REQUEST: Reproduce every item that follows, line for line, without changing anything.

(Collected data entries)
-- Begin --
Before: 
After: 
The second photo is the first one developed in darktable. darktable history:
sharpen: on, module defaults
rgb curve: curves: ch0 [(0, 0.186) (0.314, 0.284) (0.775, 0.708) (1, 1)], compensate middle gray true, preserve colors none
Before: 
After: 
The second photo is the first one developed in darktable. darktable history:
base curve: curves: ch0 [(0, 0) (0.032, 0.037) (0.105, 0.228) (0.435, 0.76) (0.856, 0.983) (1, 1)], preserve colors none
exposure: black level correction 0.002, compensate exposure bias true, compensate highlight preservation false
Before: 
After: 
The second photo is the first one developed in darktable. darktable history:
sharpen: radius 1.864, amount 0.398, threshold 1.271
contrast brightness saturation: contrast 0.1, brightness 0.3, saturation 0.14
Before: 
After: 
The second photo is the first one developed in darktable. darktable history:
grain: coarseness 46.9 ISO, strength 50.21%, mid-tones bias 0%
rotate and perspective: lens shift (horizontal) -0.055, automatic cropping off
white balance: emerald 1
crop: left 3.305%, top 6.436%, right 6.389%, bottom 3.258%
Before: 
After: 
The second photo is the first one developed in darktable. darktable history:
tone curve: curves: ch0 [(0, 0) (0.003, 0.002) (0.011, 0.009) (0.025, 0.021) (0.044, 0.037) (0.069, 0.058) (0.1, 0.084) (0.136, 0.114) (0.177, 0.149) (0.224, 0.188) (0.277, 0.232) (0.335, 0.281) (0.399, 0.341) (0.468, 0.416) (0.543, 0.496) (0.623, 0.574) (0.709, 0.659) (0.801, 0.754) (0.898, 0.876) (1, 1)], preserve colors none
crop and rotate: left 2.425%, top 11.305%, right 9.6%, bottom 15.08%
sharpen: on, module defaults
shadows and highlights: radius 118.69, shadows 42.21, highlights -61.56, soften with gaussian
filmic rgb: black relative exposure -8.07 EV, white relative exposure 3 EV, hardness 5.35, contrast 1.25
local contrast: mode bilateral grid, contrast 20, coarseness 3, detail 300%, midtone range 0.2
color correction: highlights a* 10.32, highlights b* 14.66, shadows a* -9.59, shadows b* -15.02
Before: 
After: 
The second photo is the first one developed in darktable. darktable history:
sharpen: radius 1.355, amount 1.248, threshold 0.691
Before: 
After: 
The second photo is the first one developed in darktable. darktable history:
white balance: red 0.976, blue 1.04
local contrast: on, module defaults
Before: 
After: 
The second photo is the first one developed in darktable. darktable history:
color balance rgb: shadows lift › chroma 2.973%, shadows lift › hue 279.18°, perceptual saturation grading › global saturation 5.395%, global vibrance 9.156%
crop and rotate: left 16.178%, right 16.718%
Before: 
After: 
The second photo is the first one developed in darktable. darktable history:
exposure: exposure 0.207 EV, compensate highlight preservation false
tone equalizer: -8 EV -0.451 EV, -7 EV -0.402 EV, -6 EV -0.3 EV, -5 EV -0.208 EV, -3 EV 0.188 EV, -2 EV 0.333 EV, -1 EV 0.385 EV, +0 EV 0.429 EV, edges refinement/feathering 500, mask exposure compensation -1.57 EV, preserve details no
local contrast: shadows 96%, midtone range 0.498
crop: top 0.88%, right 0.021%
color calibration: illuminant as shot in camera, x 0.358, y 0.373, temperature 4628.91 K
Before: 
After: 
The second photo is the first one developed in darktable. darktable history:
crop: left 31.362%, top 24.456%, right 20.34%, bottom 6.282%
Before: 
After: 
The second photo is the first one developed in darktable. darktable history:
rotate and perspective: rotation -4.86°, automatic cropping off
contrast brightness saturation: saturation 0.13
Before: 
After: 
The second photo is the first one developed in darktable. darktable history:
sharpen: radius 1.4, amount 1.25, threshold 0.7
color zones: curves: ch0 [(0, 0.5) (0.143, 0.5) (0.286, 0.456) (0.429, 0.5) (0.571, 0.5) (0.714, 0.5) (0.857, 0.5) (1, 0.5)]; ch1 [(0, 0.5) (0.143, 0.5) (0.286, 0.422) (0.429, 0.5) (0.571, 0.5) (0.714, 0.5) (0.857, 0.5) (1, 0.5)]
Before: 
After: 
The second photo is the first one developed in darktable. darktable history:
-- End --
EXERCISE RESULT:
Before: 
After: 
The second photo is the first one developed in darktable. darktable history:
sharpen: on, module defaults
rgb curve: curves: ch0 [(0, 0.186) (0.314, 0.284) (0.775, 0.708) (1, 1)], compensate middle gray true, preserve colors none
Before: 
After: 
The second photo is the first one developed in darktable. darktable history:
base curve: curves: ch0 [(0, 0) (0.032, 0.037) (0.105, 0.228) (0.435, 0.76) (0.856, 0.983) (1, 1)], preserve colors none
exposure: black level correction 0.002, compensate exposure bias true, compensate highlight preservation false
Before: 
After: 
The second photo is the first one developed in darktable. darktable history:
sharpen: radius 1.864, amount 0.398, threshold 1.271
contrast brightness saturation: contrast 0.1, brightness 0.3, saturation 0.14
Before: 
After: 
The second photo is the first one developed in darktable. darktable history:
grain: coarseness 46.9 ISO, strength 50.21%, mid-tones bias 0%
rotate and perspective: lens shift (horizontal) -0.055, automatic cropping off
white balance: emerald 1
crop: left 3.305%, top 6.436%, right 6.389%, bottom 3.258%
Before: 
After: 
The second photo is the first one developed in darktable. darktable history:
tone curve: curves: ch0 [(0, 0) (0.003, 0.002) (0.011, 0.009) (0.025, 0.021) (0.044, 0.037) (0.069, 0.058) (0.1, 0.084) (0.136, 0.114) (0.177, 0.149) (0.224, 0.188) (0.277, 0.232) (0.335, 0.281) (0.399, 0.341) (0.468, 0.416) (0.543, 0.496) (0.623, 0.574) (0.709, 0.659) (0.801, 0.754) (0.898, 0.876) (1, 1)], preserve colors none
crop and rotate: left 2.425%, top 11.305%, right 9.6%, bottom 15.08%
sharpen: on, module defaults
shadows and highlights: radius 118.69, shadows 42.21, highlights -61.56, soften with gaussian
filmic rgb: black relative exposure -8.07 EV, white relative exposure 3 EV, hardness 5.35, contrast 1.25
local contrast: mode bilateral grid, contrast 20, coarseness 3, detail 300%, midtone range 0.2
color correction: highlights a* 10.32, highlights b* 14.66, shadows a* -9.59, shadows b* -15.02
Before: 
After: 
The second photo is the first one developed in darktable. darktable history:
sharpen: radius 1.355, amount 1.248, threshold 0.691
Before: 
After: 
The second photo is the first one developed in darktable. darktable history:
white balance: red 0.976, blue 1.04
local contrast: on, module defaults
Before: 
After: 
The second photo is the first one developed in darktable. darktable history:
color balance rgb: shadows lift › chroma 2.973%, shadows lift › hue 279.18°, perceptual saturation grading › global saturation 5.395%, global vibrance 9.156%
crop and rotate: left 16.178%, right 16.718%
Before: 
After: 
The second photo is the first one developed in darktable. darktable history:
exposure: exposure 0.207 EV, compensate highlight preservation false
tone equalizer: -8 EV -0.451 EV, -7 EV -0.402 EV, -6 EV -0.3 EV, -5 EV -0.208 EV, -3 EV 0.188 EV, -2 EV 0.333 EV, -1 EV 0.385 EV, +0 EV 0.429 EV, edges refinement/feathering 500, mask exposure compensation -1.57 EV, preserve details no
local contrast: shadows 96%, midtone range 0.498
crop: top 0.88%, right 0.021%
color calibration: illuminant as shot in camera, x 0.358, y 0.373, temperature 4628.91 K
Before: 
After: 
The second photo is the first one developed in darktable. darktable history:
crop: left 31.362%, top 24.456%, right 20.34%, bottom 6.282%
Before: 
After: 
The second photo is the first one developed in darktable. darktable history:
rotate and perspective: rotation -4.86°, automatic cropping off
contrast brightness saturation: saturation 0.13
Before: 
After: 
The second photo is the first one developed in darktable. darktable history:
sharpen: radius 1.4, amount 1.25, threshold 0.7
color zones: curves: ch0 [(0, 0.5) (0.143, 0.5) (0.286, 0.456) (0.429, 0.5) (0.571, 0.5) (0.714, 0.5) (0.857, 0.5) (1, 0.5)]; ch1 [(0, 0.5) (0.143, 0.5) (0.286, 0.422) (0.429, 0.5) (0.571, 0.5) (0.714, 0.5) (0.857, 0.5) (1, 0.5)]
Before: 
After: 
The second photo is the first one developed in darktable. darktable history:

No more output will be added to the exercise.